When the housing market collapsed in 2008, near the end of that decade, it led to an economic crisis that became known as the Great Recession. Philip Carlson Szlizak and Paul Schwartz wrote in an article published by luck Tuesday.
Carlson-Zelezak is the chief global economist and general manager of the Boston Consulting Group and a partner in the firm’s New York office. Schwartz is a senior economist and director at the Henderson Institute for Boston Consulting Group.
Consumer confidence in the US housing market has fallen to its lowest level since 2011, according to the results of the Fannie Mae Home Buying Confidence Index (HPSI) released on Monday. The government-sponsored organization said the survey results show consumers are becoming increasingly pessimistic about buying and selling conditions in the US market.
“The HPSI has fallen steadily for most of the year, as high mortgage rates continue to weigh on housing affordability,” Doug Duncan, senior vice president and chief economist at Fannie Mae said in a statement. “Unfavorable mortgage rates are increasingly cited by consumers as a primary reason behind the growing perception that it is a bad time to buy and sell a home.”
“Overall, this month’s HPSI results appear to confirm our expectations of a reduction in home sales over the next year,” he added.
The supply of housing in the US plays an important role in whether the market collapses.
A housing bubble typically begins with an increase in housing demand that coincides with limited inventory, which can lead to higher home prices, according to the financial website Investopedia. This increase in demand occurred during the COVID-19 pandemic.
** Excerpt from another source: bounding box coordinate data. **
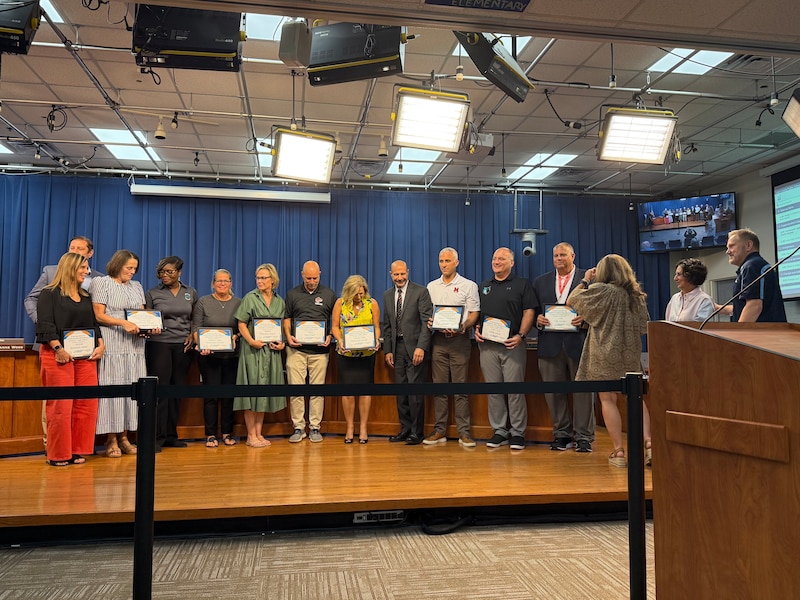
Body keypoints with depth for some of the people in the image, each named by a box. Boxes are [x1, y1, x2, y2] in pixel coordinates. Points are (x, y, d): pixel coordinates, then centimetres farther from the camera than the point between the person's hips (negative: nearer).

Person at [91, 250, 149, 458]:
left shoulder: (136, 286, 19)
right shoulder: (101, 283, 2)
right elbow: (99, 316, -5)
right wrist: (123, 323, -18)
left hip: (135, 345, 5)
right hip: (112, 344, -5)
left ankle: (123, 437, 9)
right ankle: (111, 439, 1)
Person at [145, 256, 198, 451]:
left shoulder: (191, 293, 10)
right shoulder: (152, 294, 3)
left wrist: (193, 335, 1)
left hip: (183, 345, 3)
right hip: (159, 344, -2)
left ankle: (171, 435, 15)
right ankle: (157, 437, 2)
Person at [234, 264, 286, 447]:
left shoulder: (280, 301, 12)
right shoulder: (250, 298, -1)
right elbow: (241, 324, -5)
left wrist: (281, 343, 0)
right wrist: (251, 341, -18)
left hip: (271, 351, 5)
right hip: (253, 350, -4)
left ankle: (259, 433, 17)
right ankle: (251, 435, 4)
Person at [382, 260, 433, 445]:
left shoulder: (421, 292, -3)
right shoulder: (387, 295, 14)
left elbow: (427, 321, -9)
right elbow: (386, 325, 16)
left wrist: (421, 347, -17)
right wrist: (387, 350, 9)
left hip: (414, 347, -5)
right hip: (397, 347, 5)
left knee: (415, 390, -4)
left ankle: (416, 432, 5)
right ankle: (405, 429, 19)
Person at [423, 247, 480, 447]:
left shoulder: (468, 286, 3)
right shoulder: (432, 286, 15)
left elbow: (474, 313, -2)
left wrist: (462, 327, -19)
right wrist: (429, 321, -5)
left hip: (459, 339, -4)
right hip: (438, 339, 4)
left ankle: (464, 432, 3)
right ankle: (439, 431, 12)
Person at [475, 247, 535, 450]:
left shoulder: (522, 284, 5)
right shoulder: (483, 286, 17)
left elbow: (529, 312, -2)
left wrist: (520, 335, -14)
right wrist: (477, 329, 2)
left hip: (512, 344, -4)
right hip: (487, 344, 4)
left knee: (515, 389, -3)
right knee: (493, 389, 6)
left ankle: (517, 432, 7)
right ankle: (499, 430, 16)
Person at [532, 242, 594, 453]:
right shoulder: (540, 281, 15)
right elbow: (533, 310, 16)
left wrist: (584, 318, -15)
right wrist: (538, 319, -5)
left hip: (578, 342, -3)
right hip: (550, 343, 3)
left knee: (582, 390, 2)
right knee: (553, 391, 6)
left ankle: (583, 436, 12)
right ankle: (561, 434, 19)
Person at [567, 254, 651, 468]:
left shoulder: (600, 291, -11)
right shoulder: (635, 294, 4)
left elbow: (571, 301, -2)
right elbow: (642, 325, 10)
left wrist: (584, 280, 8)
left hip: (605, 353, -5)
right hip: (631, 354, 5)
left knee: (608, 400, 3)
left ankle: (618, 451, 4)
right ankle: (647, 441, 4)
According to the US Census Bureau, the market halted raucously during the initial close in March 2020 but rebounded that summer. While inventory improved that summer, it failed to keep pace with sales growth. In addition, Zillow research data showed that there were fewer homes for sale in 2020 than in 2019, creating “extremely competitive conditions” in the home buying market, the bureau explained.
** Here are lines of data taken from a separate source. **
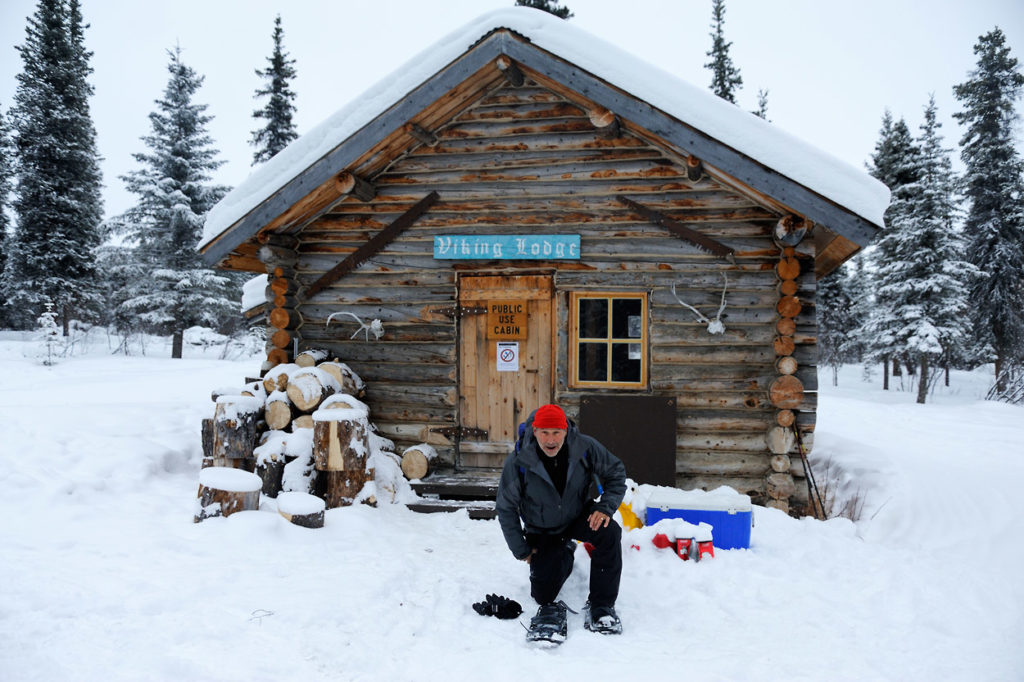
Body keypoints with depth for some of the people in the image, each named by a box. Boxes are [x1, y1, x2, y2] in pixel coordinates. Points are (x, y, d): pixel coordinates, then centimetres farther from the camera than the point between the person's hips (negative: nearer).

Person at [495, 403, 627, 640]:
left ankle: (602, 606, -18)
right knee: (543, 595, -6)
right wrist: (521, 550, -7)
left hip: (579, 515, 0)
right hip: (542, 530, 0)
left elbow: (615, 472, -5)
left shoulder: (585, 448, -22)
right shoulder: (518, 463, -24)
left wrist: (606, 506, -22)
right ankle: (563, 554, 29)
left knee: (609, 533, -31)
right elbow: (506, 509, -10)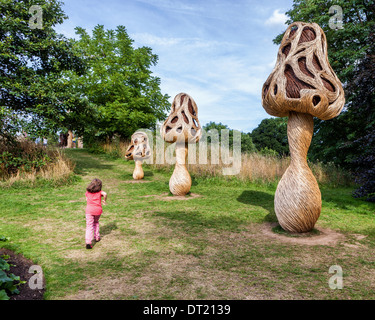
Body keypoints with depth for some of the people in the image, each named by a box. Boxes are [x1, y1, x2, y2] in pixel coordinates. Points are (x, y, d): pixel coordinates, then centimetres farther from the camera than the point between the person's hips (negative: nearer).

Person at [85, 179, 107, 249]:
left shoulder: (87, 192, 12)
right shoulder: (99, 192, 4)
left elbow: (87, 199, 18)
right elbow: (105, 194, -16)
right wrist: (104, 200, -1)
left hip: (89, 210, 0)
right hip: (98, 209, 0)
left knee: (89, 226, -3)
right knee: (96, 222, 26)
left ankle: (88, 242, -16)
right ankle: (97, 237, 29)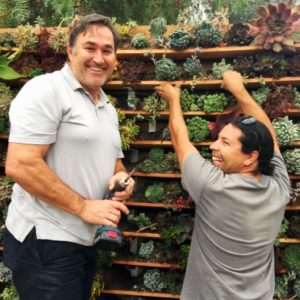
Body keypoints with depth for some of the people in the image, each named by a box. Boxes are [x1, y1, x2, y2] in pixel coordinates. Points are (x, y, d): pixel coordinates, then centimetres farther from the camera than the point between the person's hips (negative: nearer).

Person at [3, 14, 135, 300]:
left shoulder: (108, 109, 13)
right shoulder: (46, 89, -13)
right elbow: (19, 165, -22)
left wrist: (121, 176, -1)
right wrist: (83, 206, -18)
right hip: (44, 241, -8)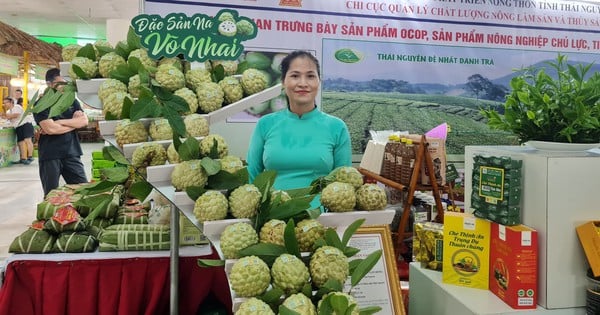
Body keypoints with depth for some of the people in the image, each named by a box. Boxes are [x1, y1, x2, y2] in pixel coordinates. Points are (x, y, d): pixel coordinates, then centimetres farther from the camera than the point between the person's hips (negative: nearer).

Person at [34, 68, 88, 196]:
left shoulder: (71, 101, 11)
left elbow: (84, 121, -4)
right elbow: (50, 128, -17)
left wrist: (60, 122, -12)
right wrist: (74, 123, -5)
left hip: (71, 153, 4)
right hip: (50, 155, -3)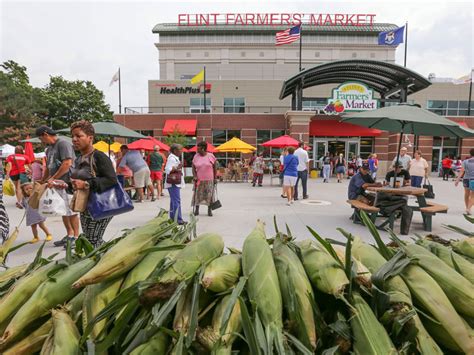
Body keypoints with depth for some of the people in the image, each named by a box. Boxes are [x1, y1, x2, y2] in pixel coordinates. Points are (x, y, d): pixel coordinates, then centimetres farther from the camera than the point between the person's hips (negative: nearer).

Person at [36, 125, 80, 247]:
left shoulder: (63, 143, -10)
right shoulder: (49, 149, 19)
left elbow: (67, 163, -20)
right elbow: (48, 167, 26)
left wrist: (53, 178, -17)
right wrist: (42, 182, 23)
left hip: (66, 183, -9)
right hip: (57, 184, 9)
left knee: (71, 211, -2)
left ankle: (76, 236, 6)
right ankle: (69, 235, 24)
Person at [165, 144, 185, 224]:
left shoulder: (175, 158, 18)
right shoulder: (172, 158, -14)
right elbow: (167, 170, -25)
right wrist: (177, 168, -33)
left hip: (176, 183, 11)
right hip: (173, 183, -11)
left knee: (173, 201, 15)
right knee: (176, 201, -12)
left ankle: (172, 219, 22)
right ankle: (178, 220, -11)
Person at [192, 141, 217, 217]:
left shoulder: (211, 156, -2)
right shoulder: (196, 156, 4)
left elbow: (215, 168, 3)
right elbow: (193, 168, 7)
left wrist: (215, 178, 0)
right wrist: (194, 176, -7)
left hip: (209, 180, -1)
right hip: (199, 180, 2)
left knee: (209, 195, 3)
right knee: (198, 195, 5)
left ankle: (209, 210, 15)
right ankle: (196, 210, 17)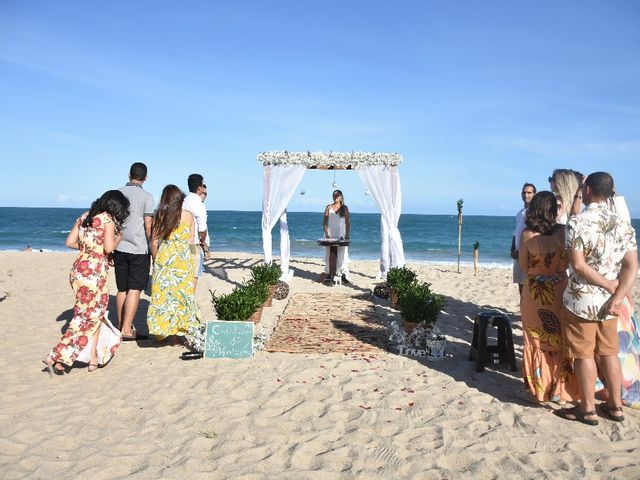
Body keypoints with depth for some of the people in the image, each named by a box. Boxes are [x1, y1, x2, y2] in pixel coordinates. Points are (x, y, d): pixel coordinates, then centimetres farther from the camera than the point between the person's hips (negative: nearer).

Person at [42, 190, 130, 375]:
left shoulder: (85, 217, 13)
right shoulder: (108, 219, -7)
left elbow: (70, 242, 12)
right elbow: (109, 248, -16)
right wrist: (118, 238, 3)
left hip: (78, 269, 8)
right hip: (94, 273, -8)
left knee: (96, 314, 16)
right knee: (88, 317, 3)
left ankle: (93, 358, 19)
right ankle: (55, 358, 2)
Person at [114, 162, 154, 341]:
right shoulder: (146, 196, -6)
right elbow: (148, 225, -10)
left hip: (119, 248, 5)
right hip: (138, 249, -5)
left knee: (122, 290, 12)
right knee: (135, 289, -1)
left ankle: (122, 326, 19)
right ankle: (126, 330, -5)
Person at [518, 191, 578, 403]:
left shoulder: (527, 234, -11)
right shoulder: (563, 232, -11)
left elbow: (523, 266, -4)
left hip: (534, 293, -1)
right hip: (559, 292, 1)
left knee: (536, 342, 12)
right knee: (560, 342, 14)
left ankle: (538, 389, 20)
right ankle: (560, 391, 23)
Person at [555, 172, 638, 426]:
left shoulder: (577, 221, -14)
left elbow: (578, 265, -20)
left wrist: (612, 287, -11)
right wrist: (617, 297, -10)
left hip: (580, 300, -5)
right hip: (609, 301, 6)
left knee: (584, 355, 5)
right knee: (609, 353, 16)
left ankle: (588, 409, 14)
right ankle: (615, 406, 26)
A housing bubble can burst when demand decreases or stagnates even while supply has increased due to the previous jump in demand, according to Investopedia. This can cause home prices to fall sharply when the new supply of homes lacks buyers willing or able to pay the higher costs.
But Carlsson-Szlezak and Swartz note that there is still not enough housing in the United States.
“Low home inventories today are consistent with continued construction activity even on the back of higher interest rates, because the risk of not being able to sell homes when there is little in the market is lower,” they wrote.
A Freddie Mac report released in 2021 found that the housing supply deficit increased by about 52 percent between 2018 and 2020, with a deficit of 3.8 million as of the fourth quarter of 2020.
Additionally, a recent analysis by Up For Growth found that more than half of U.S. metropolitan areas had a home supply shortfall in 2019 even before the pandemic, CBS reported.
By comparison, a chart from the Federal Reserve Bank of St. Louis showed that the housing supply rose sharply from 2005 to 2008.
Even if the housing market collapsed, experts questioned whether it would match the severity of the 2008 economic downturn.